Reading passage Block Start
The Gateway to Algorithmic and Automated Trading

Regulators grappling with market data: a case study

Published in Automated Trader Magazine Issue 29 Q2 2013

Regulators and trading firms have at least one thing in common: they both find grappling with the torrent of data generated in today's markets a tall order. The CFTC is just beginning to wrestle with the flow of swaps data, while the Securities and Exchange Commission has a head start on the equities side. It has deployed MIDAS, the Market Information Data Analytics System, developed by Tradeworx. Automated Trader met Gregg Berman, senior advisor to the Director at the SEC's Division of Trading & Markets, to find out how the regulator hopes to develop the MIDAS touch.

(Editor's note: Automated Trader subscribers can also access a wide-ranging interview with the CEO of Tradeworx, the company that supplied MIDAS here.)


AT: Could you describe what you're doing with this new system?

Gregg: First of all, what is the system? The system collects and gives us an analytical platform for the prop feeds that come from the equity exchanges. Each of the equity exchanges produces its own proprietary feed and that contains full depth-of-book quotes. Some of them contain lots of detailed information, quote IDs and other fields that we can use to construct and analyse how quote traffic is moving, tying into trades. We also get the Opera feed, which is the options market. We get Tape A, Tape B, Tape C, which are the public consolidated tapes.

AT: So you have it for every equity platform?

Gregg: If it's public equity data, we get it. It's only the public feed, so we don't get any information on dark pool activity except for trades that occur in dark pools which are required to go to the public already.

Before this, we would have been able to see the data that would have come from the … consolidated tape that gives you best bid/best offer from each exchange and all the trades that happen. That's readily available, but it's still a large volume of data and we didn't necessarily have systems that were good at processing and analysing that information.

We did not even attempt to access on a regular basis the prop feeds, where you had the full depth of all the cancels, all the modifications, et cetera that were going on at the individual exchanges - and that was the detail that we wanted.

AT: Maybe describe the kind of analysis you want to do?

Gregg: So, there are three categories of analysis. The first category, and the one I think that people tend to think about first, would be forensic analysis, looking at events that have happened and understanding them a lot better than we do. The Flash Crash was analysed the entire day, the entire market. But there are also one-off events that happen that we need to drill down, we need to look at the order books, we need to look at how the trading works, to better understand exactly what happened.

AT: Is that where you'll get into situations with individual firms?

Gregg: You don't have firm identifiers. This is all public information, so these feeds do not contain information on the parties. So in order for us to get information on the parties on a regular basis, we're going to have to wait for the consolidated audit trail, which is a new rule that we have to produce a market-wide repository of all trades, all orders, including dark pools, including the customer IDs - that will take years to develop.

But even if we don't have the IDs of participants, we can still do a lot more than we can do today.
Reading passage Block End
Supplied records Block Start
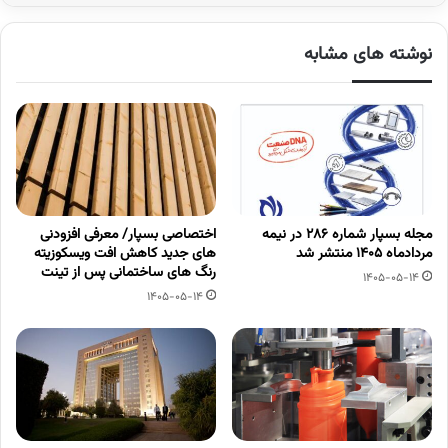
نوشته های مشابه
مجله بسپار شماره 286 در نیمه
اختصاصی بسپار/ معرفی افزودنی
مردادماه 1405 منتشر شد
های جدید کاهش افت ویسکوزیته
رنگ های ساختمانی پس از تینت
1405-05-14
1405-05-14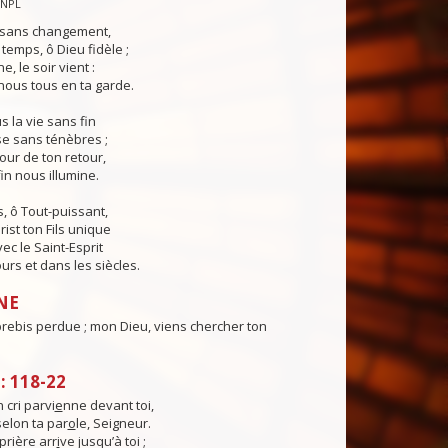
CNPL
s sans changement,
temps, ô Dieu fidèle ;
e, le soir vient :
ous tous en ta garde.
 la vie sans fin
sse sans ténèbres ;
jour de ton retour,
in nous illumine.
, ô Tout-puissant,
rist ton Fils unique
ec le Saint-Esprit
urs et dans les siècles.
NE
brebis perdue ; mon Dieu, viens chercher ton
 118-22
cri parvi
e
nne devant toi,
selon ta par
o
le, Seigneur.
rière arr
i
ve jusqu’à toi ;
Supplied records Block End
Tasks for this exercise:
1. Reproduce the MIDAS interview word for word from "AT: Could you" to "the public already.".
2. Please extend the MIDAS interview beyond its final sentence.
The records have nothing to do with what you're asked here.

Your responses:
1.
AT: Could you describe what you're doing with this new system?

Gregg: First of all, what is the system? The system collects and gives us an analytical platform for the prop feeds that come from the equity exchanges. Each of the equity exchanges produces its own proprietary feed and that contains full depth-of-book quotes. Some of them contain lots of detailed information, quote IDs and other fields that we can use to construct and analyse how quote traffic is moving, tying into trades. We also get the Opera feed, which is the options market. We get Tape A, Tape B, Tape C, which are the public consolidated tapes.

AT: So you have it for every equity platform?

Gregg: If it's public equity data, we get it. It's only the public feed, so we don't get any information on dark pool activity except for trades that occur in dark pools which are required to go to the public already.

2.
AT: Does that mean you have no visibility as to whether activity is by one firm or different firms?

Gregg: No attribution. You might try to glean something statistically, by looking at when the quotes came in. So if a bunch of buys come in that are tagged within the same microsecond, it's unlikely that those orders are from two participants, just because the probability that they come in from a hundred different participants at the same microsecond is small. You might be able to infer some things in the data, in the same way that an asset manager or a hedge fund might be able to infer it themselves. That's the art of trading, trying to figure out what other people are trying to do.

Regulators grappling with market data: a case study

AT: What's the second area, after forensic analysis?

Gregg: The second is monitoring, to be able to be more timely about identifying issues that are in the market. So being able to look for aberrant behaviour, look for patterns et cetera that will inform us about market structure. And also, if we know about something sooner, then we can start looking at it and see if there's an issue that needs to be resolved. As opposed to being reactive - to hear about something from someone else - the idea is to be proactive. We should be the first to know.

AT: To do that you then need to devise systems for identifying aberrant behavior.

Gregg: That's exactly right. We have to come up with our own math to determine: what is aberrant? And the best that we can do is just say, 'There's a possibility that there's some aberrant behavior here.' The chance that there's something nefarious or even interesting going on is still small. So the first thing you do is you whittle down the market if it happens during the day, to 'Hey, look here, there might be something interesting' and then you look and say 'Yes, that stock fell 5% and that's because Google just released an article that said x, y and z and the stock fell 5%'.

AT: So for example, you in theory might be able to identify wash trades?

Gregg: That one in particular is a little tougher because we don't have IDs. But to the extent that wash trading tends to create a pattern… One of the reasons people try to do wash trading is when they're trying to create a print to signal that something interesting is going on in the market when in fact nothing interesting is happening.

If we saw the market moving in an aberrant way, that is something that would trigger, 'Hey, let's take a look at this.' But a good portion of this is still aspirational. Again, the system just went live this year, so there's a lot of work to be done in terms of building on these types of things.

AT: Forensic, monitoring - what was the third area?

Gregg: The third is fundamental market structure research. What is the nature of high-frequency trading? What is the nature of quoting, fast quoting, slow quoting, message traffic? Plus the many questions around those topics that continue to evolve. We now have some people, and we're continuing to add to that team, people who will look at markets not necessarily to see if there's someone who's doing something illegal on a particular case, but just to better understand market structure. And the more we look, the more we recognise that almost everything that's out there is just factually incorrect. There's so much that people write about, especially on the popular press side: they'll throw out numbers and they'll throw things out - some of them are actually real, but most of them are not. And I think our job is to fix that.

AT: This finding, is that a result of this tool?

Gregg: Think of simple things around depth of book, quotes: so when people say 'Size has dried up, there's no size any more in the market.' Okay, we get that, we all can watch the order size change at the NBBO (national best bid and offer). But does that mean that there's no depth of book outside of the NBBO? We don't know! Now, we can actually look and see the levels outside the NBBO: Have they also fallen away? Are they larger, are they smaller? Are they different for different types of stocks, are they different between stocks and ETFs? You can see that very quickly. You can ask a hundred questions. And now we're in a position to actually analyse that and address some of those questions.